Discount Real Estate Brokerage Costs More

Discount brokerages often are just dressed up for-sale-by-owner sales that can cost sellers a lot more money than listing their house with a real estate agent.
Discount brokerages often are just dressed up for-sale-by-owner sales that can cost sellers a lot more money than listing their house with a real estate agent. | Source

Flat Fee and FSBO Services Can Hurt Sellers

FSBO, short for "For Sale by Owner" is an appealing idea to home owners who don't want to pay a hefty commission. When many home sellers are underwater on their mortgages, it sounds very reasonable. The ads say things like "$149 Flat Fee MLS listing" and "full-service, flat fee."

Logical and reasonable aren't synonyms for "correct," though!

A few years ago, I was the only real estate agent in my county willing to do flat fee services. When I fully explained the difference between flat fee brokerage and full-service brokerage, every single seller I spoke to except one opted to pay a full commission. The one who did not want to changed his mind after a few months and converted.

In this article, I'm going to explain why sellers are better off paying a higher commission and how these services cost them more in the long run.

Your Experience

If you've used a discount brokerage, what was your experience?

  • It was great! I sold my home in less than 4 months and got at least 98% of my asking price.
  • It was good, but it took longer than 4 months or I had to cut my price more than 2%.
  • I wish I'd have had more help, but I got it done.
  • I had too many problems or it cost me more than I expected. Next time, I'll hire an agent.

-- Material provided --
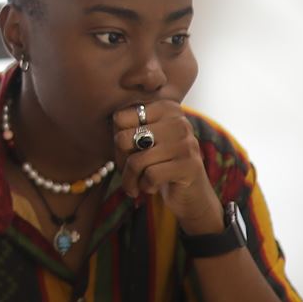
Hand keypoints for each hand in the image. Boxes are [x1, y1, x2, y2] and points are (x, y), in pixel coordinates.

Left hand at [114, 102, 223, 234]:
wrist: (191, 193)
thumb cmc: (161, 164)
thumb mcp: (146, 140)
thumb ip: (129, 127)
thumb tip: (111, 123)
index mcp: (166, 108)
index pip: (120, 118)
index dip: (117, 140)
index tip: (127, 153)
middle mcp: (178, 121)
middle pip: (123, 139)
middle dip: (121, 161)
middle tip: (130, 171)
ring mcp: (186, 143)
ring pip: (136, 161)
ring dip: (130, 179)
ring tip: (136, 184)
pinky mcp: (189, 166)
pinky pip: (150, 176)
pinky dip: (145, 187)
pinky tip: (153, 187)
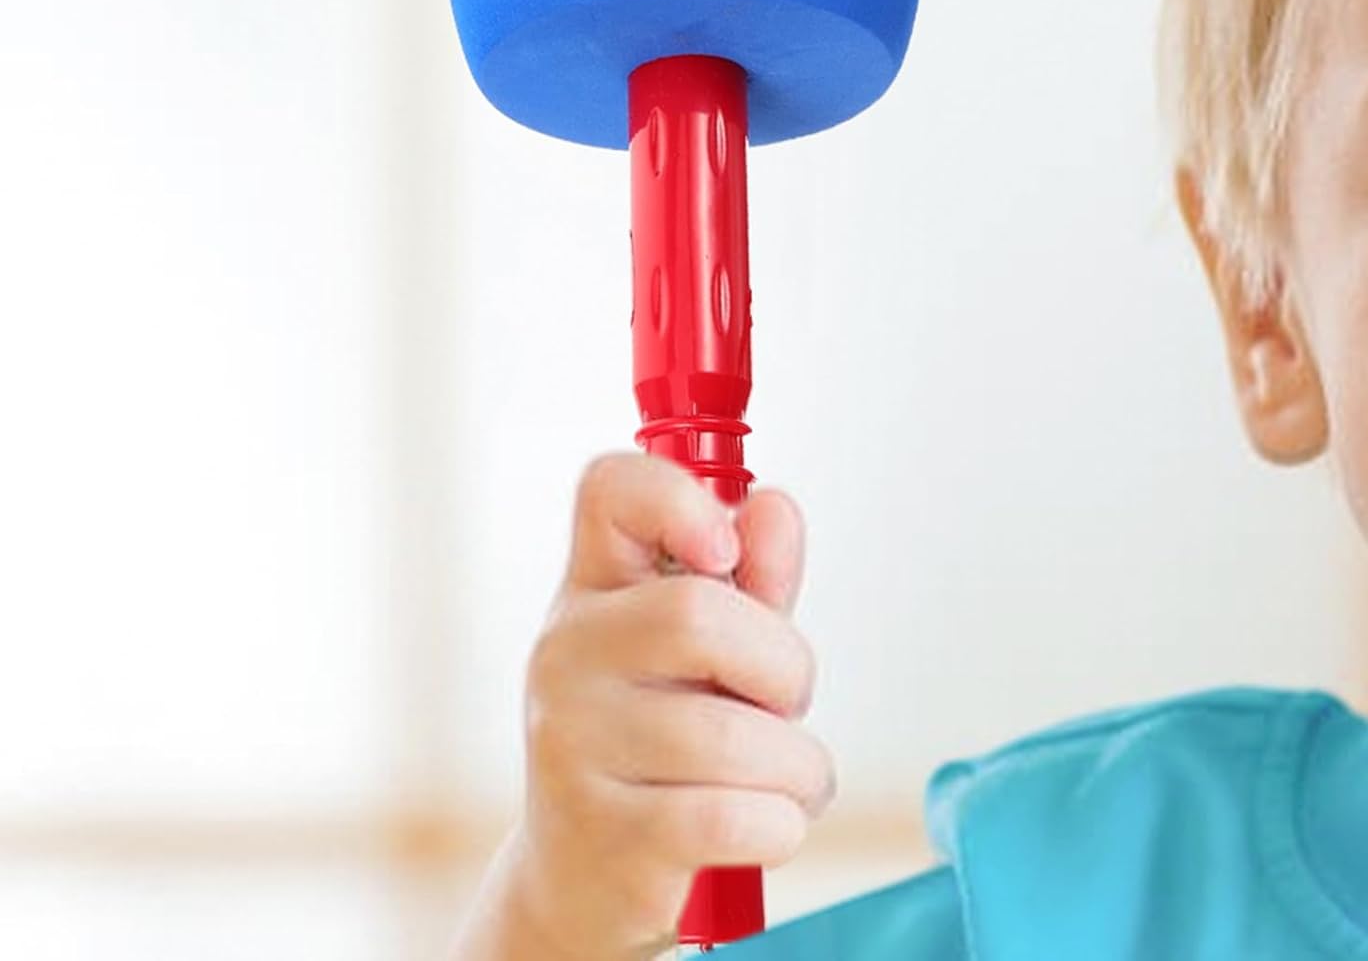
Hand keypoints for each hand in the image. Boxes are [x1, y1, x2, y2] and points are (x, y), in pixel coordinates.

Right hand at [506, 449, 833, 960]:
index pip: (608, 488)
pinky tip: (763, 825)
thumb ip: (754, 578)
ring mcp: (572, 743)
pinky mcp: (603, 835)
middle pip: (697, 614)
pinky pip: (734, 818)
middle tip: (785, 700)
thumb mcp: (712, 650)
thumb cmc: (663, 744)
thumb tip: (774, 508)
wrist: (584, 882)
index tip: (723, 549)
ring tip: (785, 778)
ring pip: (733, 734)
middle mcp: (567, 652)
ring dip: (798, 766)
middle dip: (784, 666)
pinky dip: (782, 825)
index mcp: (594, 586)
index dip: (677, 498)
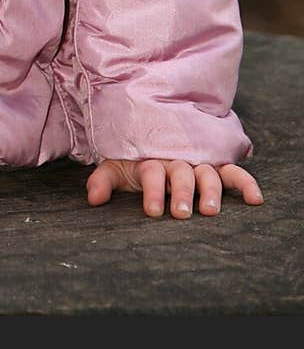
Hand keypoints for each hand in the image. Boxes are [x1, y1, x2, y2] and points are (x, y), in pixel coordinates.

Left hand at [86, 158, 263, 217]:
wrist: (153, 134)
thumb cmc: (135, 160)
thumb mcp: (117, 167)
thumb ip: (103, 180)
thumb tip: (93, 199)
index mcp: (152, 159)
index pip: (152, 172)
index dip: (152, 191)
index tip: (152, 211)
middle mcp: (177, 159)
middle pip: (181, 173)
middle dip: (182, 192)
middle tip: (182, 213)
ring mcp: (198, 162)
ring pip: (208, 173)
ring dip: (210, 190)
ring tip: (209, 211)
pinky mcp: (216, 166)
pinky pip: (233, 173)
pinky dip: (245, 183)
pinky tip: (255, 199)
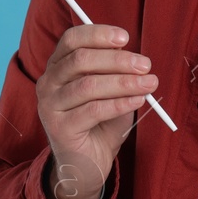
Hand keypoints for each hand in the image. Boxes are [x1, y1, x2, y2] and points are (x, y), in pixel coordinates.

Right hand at [37, 24, 155, 198]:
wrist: (86, 164)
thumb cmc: (100, 122)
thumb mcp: (109, 91)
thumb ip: (115, 72)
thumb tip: (135, 58)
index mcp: (57, 66)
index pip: (72, 39)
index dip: (98, 34)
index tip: (126, 38)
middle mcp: (48, 82)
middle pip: (81, 59)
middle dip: (118, 60)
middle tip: (146, 65)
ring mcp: (50, 105)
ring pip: (88, 84)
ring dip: (124, 82)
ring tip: (149, 84)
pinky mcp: (59, 128)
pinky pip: (93, 110)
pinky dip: (120, 103)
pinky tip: (138, 101)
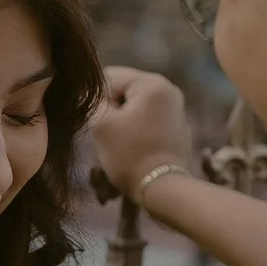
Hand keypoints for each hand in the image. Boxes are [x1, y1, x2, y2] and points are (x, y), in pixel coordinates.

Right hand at [90, 67, 195, 196]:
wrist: (163, 189)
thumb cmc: (130, 154)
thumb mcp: (101, 125)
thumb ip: (92, 101)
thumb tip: (89, 92)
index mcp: (152, 83)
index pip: (110, 76)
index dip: (97, 99)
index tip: (99, 123)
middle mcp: (169, 90)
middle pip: (124, 90)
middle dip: (112, 109)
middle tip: (109, 134)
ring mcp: (176, 109)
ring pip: (135, 106)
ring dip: (123, 120)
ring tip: (121, 143)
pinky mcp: (177, 127)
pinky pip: (148, 119)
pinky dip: (138, 129)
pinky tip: (135, 148)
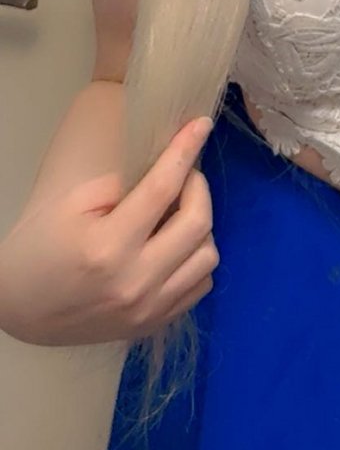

-- Problems to work on --
1. Decide whether each statement agrees with the article on discount real estate brokerage, answering yes or no and quoting the deciding words: (a) The writer was one of several agents in the county offering flat fee services. (b) A seller who first chose not to pay a full commission later switched. (c) The ads the writer cites include a "$149 Flat Fee MLS listing".
2. Carry on the article on discount real estate brokerage from the point where it stops.
The records have no connection to the article on discount real estate brokerage.

-- Numbered answers --
1.
(a) No: "I was the only real estate agent in my county willing to do flat fee services."
(b) Yes: "The one who did not want to changed his mind after a few months and converted."
(c) Yes: "$149 Flat Fee MLS listing"

2.
See results without voting

How Flat Fee Brokerage Works

The idea is that you can pay a discounted fee (I've seen rates from $99 up to 2% of the sales price) in order to list your house on the MLS, or "multiple listing service." An MLS is something like a catalog of properties for sale that is shared among the real estate agents in an area. These days, many of the properties in an MLS are also shown online to potential buyers and investors. Realtor.com, for instance, contains all the active listings in the United States except for the ones where sellers have specifically limited advertising of their property. Until IDX came along, this site was really the only website with reliable data on available listings.

That changed over the last decade. An MLS can now be syndicated using an Internet Data Exchange, or IDX. This is a different kind of service that allows sites like Trulia or Zillow to gain access to MLS listings and make them available to consumers who aren't members of a real estate board. However, most of these services limit what the consumer sees to some extent. For instance, when I log on to the MLS for my area, I can often see tax records, pull up a history of sales on a particular property, and find out many other details a consumer won't find without making a trip to the courthouse, local water and sewer districts, and so on.

Flat fee services that place your property on an MLS make your information available to area Realtors and to secondary consumers who are using sites like Zillow, Trulia, and Yahoo. The benefit to you as a seller is that people who wouldn't know you're selling your home can now find it even if you're not listing it with a Realtor.

However, there's a lot more to gettng a house sold than getting it on an MLS.


"What Should I Do to Sell My House?"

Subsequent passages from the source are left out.